The board that oversees the development of the former Amoco refinery will hear about the scope and costs of the proposed conference center next month, with construction beginning next year, its chairman said Wednesday.

"And the anticipation is we'd be breaking ground on the conference center next spring," Bryce Row said after the monthly meeting of the Amoco Reuse Agreement Joint Powers Board.

The projected cost for the conference center was $35 million in 2011, and that number probably has gone up, Row said.

In June, Casper City Council approved a pass-through lease agreement to spend almost $5.1 million to lease land bordering the North Platte River from the ARAJPB. The city will then sublease that same property to a private developer.

"Our lease agreement with the city has been finalized and executed," Row said. "Now we're moving forward and understanding our total project costs. The developer has gone back to the engineer and said let's get our numbers back in line because the older part was done in 2011."

Several sources would provide funding: a $6 million loan from the ARAJPB, the city of Casper with the land lease agreement, the county, the hotelier and the developer.

The government agencies would be paying for infrastructure and the conference center, but not the hotel itself, Row said.
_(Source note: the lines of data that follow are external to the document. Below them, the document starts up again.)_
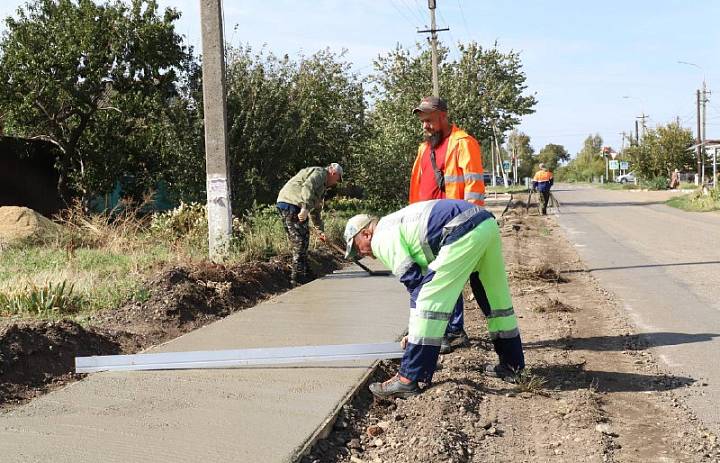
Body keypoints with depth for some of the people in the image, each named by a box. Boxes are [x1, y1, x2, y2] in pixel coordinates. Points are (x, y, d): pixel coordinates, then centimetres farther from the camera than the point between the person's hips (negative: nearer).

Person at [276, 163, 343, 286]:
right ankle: (298, 278, -11)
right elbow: (307, 187, -21)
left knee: (300, 241, 14)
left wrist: (320, 230, 35)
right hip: (291, 203, -10)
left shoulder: (322, 186, 31)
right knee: (301, 240, -11)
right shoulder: (320, 173, -1)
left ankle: (302, 276, 19)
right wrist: (305, 208, -30)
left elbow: (315, 211, 36)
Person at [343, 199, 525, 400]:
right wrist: (415, 330, 34)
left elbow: (414, 282, -3)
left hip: (464, 232, -10)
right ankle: (512, 364, 36)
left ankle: (408, 380, -4)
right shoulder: (395, 224, 32)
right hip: (487, 224, 10)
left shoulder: (381, 239, 4)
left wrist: (414, 331, 5)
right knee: (495, 298, 22)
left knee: (428, 301, -5)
The developer and hotelier will shoulder all those costs, he said.

The size and scope of the center may change, too, Row said.

"I believe we're talking 220 rooms; the actual footprint size I'm not aware of at this time," he said. "It will comprise 17 acres total: the conference center, hotel, parking lot. It will be just here, on the southwest part of the property, right along the river."

Central Wyoming already has hotels that can accommodate hundreds of people, but it needs more than them, Row said.

"What we're missing right now is an all-inclusive conference center," he said. "The conference centers we have right now, they provide a service, they do a great job at what they do. But as far as taking in a large base, when it comes here for a convention of thousands of people, we don't have the facilities in town."

The ARAJPB was created in 1998 when Amoco — now BP — signed an agreement with the city of Casper and Natrona County to oversee the development of the property. The Casper City Council and the Natrona County Commission appoint the board members.

BP pledged more than $25 million toward the goal of replacing the number of jobs lost when the refinery shut down in 1991. The board receives no money from the city or the county.

The Platte River Commons is the home to the Wyoming Oil and Gas Conservation Commission building, the Casper Area Innovation Center, the Platte River Business Plaza, the Three Crowns Golf Course, and the new Wyoming Otolaryngology Clinic.